Professional Isolation

Participants described:

  • Colleagues not interacting with them, not asking their opinion or advice even about recovery concepts or practices
  • Professional isolation making Lived Experience workers feel unmotivated and unimportant. These feelings had at times lead to quitting the role
  • Being marginalised and isolated, particularly those Lived Experience workers within government-run organisations 
  • Government services still being seen as stuck in ‘medical model’ thinking, which was seen to include stigmatising/unhelpful beliefs about people accessing services and Lived Experience workers
  • Moving from government to non-government or Lived Experience-run services was viewed as more positive, with reports of better treatment and inclusion and feelings of being accepted and valued

“A psychiatrist was talking about how consumers and carers belong under the table. I went, “I’m a consumer consultant,” and they literally jumped backwards, stepped away from me in fear. There was a lot of stigma in that particular organisation. I was left to my own devices, no-one noticed if I rocked up or not and given tokenistic and menial jobs to do.”

“Some people can get very protective of their professional boundaries… I keep pretty much to myself unless I’m asked to help someone. But it doesn’t happen very often… what I’m saying, the mental health workers don’t talk to me.”

“No one has ever asked; no other mental health professional; one of the nurses, social workers, occupational therapists or psychologists have asked me about recovery. Ever. I think that’s damning, ‘cause I don’t know if you’re getting the sense, I know a little bit about recovery.”

“In NGOs [non-government organisations] it’s really amazing to see how much I’m welcomed as part of the team and that my experience is actually seen as something worthwhile that I can contribute rather than in clinical [government] where it seems to be the opposite.”


Prejudicial attitudes and discrimination were common and impacted the effectiveness of Lived Experience work. 

 Many Lived Experience workers were so used to stigma they saw it as a normal part of their work. 

 Professional isolation and feeling outnumbered was also common and suggested that more Lived Experience roles are needed to counter the isolation and challenge stigmatising/negative attitudes. 

 Research revealed that some mental health professionals are skeptical about the value of Lived Experience roles and some colleagues were fearful or simply choose not to interact. 

Lived Experience workers reported that the attitudes of others and isolation were a barrier to them working effectively. 

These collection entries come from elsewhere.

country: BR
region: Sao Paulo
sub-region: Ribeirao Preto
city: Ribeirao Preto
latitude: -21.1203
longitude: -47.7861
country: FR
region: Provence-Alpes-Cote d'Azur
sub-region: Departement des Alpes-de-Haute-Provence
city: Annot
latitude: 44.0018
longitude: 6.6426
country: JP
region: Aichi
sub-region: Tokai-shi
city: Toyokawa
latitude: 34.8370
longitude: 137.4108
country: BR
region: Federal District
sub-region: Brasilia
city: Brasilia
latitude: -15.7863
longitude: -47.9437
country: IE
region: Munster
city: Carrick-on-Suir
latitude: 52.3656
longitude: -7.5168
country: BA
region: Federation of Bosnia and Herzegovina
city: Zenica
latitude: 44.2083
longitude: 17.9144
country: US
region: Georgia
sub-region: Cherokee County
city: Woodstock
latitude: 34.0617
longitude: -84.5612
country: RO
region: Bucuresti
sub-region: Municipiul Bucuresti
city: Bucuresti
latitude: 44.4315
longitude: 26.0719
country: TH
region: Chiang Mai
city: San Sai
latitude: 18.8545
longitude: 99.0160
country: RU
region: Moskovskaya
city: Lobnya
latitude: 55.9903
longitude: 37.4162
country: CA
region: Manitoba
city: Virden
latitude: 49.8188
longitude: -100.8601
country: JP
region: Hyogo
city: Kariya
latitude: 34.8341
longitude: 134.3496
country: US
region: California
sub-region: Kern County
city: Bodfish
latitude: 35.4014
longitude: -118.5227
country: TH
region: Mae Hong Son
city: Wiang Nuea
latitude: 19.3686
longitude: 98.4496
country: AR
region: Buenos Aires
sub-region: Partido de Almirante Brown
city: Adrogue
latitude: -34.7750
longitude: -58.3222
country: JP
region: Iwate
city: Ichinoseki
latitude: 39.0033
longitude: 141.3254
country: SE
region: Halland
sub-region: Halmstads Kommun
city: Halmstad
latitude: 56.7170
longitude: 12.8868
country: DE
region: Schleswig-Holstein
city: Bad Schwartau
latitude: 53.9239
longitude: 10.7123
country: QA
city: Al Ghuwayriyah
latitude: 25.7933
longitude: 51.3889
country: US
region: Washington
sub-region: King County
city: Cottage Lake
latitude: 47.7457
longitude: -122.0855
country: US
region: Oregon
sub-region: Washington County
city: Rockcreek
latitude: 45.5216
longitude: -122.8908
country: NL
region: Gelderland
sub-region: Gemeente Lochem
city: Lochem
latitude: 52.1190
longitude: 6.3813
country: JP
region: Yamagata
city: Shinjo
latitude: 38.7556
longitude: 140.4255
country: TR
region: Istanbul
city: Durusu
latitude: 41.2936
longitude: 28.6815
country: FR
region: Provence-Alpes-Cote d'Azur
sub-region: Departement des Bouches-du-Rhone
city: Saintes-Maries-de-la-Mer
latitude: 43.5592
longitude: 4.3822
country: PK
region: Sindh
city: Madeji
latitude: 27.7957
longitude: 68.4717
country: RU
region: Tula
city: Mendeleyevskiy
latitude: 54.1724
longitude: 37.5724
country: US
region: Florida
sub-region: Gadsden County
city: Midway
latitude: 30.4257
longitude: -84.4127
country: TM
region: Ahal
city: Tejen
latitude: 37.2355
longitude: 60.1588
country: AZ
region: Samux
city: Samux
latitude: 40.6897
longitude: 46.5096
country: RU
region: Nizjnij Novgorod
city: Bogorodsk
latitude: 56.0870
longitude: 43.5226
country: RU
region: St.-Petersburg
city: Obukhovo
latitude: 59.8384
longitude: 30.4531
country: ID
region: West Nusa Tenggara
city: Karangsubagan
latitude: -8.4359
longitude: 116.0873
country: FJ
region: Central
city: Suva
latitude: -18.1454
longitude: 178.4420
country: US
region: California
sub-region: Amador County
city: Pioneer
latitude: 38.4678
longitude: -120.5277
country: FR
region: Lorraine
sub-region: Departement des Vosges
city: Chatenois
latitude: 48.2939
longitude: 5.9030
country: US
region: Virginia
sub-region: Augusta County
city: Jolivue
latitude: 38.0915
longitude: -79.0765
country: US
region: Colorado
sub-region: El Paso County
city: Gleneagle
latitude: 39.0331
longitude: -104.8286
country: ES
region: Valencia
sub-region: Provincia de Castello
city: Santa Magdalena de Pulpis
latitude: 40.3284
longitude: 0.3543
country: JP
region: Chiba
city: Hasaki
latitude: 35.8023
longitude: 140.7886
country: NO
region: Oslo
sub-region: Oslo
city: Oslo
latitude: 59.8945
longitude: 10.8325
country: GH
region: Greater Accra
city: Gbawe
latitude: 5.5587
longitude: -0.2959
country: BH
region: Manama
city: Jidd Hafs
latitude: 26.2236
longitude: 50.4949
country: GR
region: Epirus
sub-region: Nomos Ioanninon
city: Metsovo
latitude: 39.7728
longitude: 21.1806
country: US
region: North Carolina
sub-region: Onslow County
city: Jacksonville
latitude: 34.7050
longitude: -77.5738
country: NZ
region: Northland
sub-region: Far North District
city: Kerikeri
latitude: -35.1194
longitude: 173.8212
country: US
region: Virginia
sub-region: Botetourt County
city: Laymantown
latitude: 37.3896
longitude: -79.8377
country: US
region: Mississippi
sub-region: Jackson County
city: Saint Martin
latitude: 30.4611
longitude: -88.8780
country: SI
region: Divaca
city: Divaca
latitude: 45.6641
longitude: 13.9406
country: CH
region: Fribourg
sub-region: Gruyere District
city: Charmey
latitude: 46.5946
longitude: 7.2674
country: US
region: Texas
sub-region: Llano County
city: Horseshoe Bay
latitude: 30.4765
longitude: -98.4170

There are a number of actions that can be taken to reduce stigma and discrimination:

Foster greater understanding of Lived Experience roles, particularly in government services

Increase employment of Lived Experience workers to reduce professional isolation 

Share research on the value of Lived Experience roles to increase understanding and improve attitudes

Greater accountability measures for organisations to ensure workplaces are safe spaces for Lived Experience roles


Lived Experience workers have the ability to play an important role in reducing stigma and discrimination but they need to be supported rather than face stigma themselves in the workplace.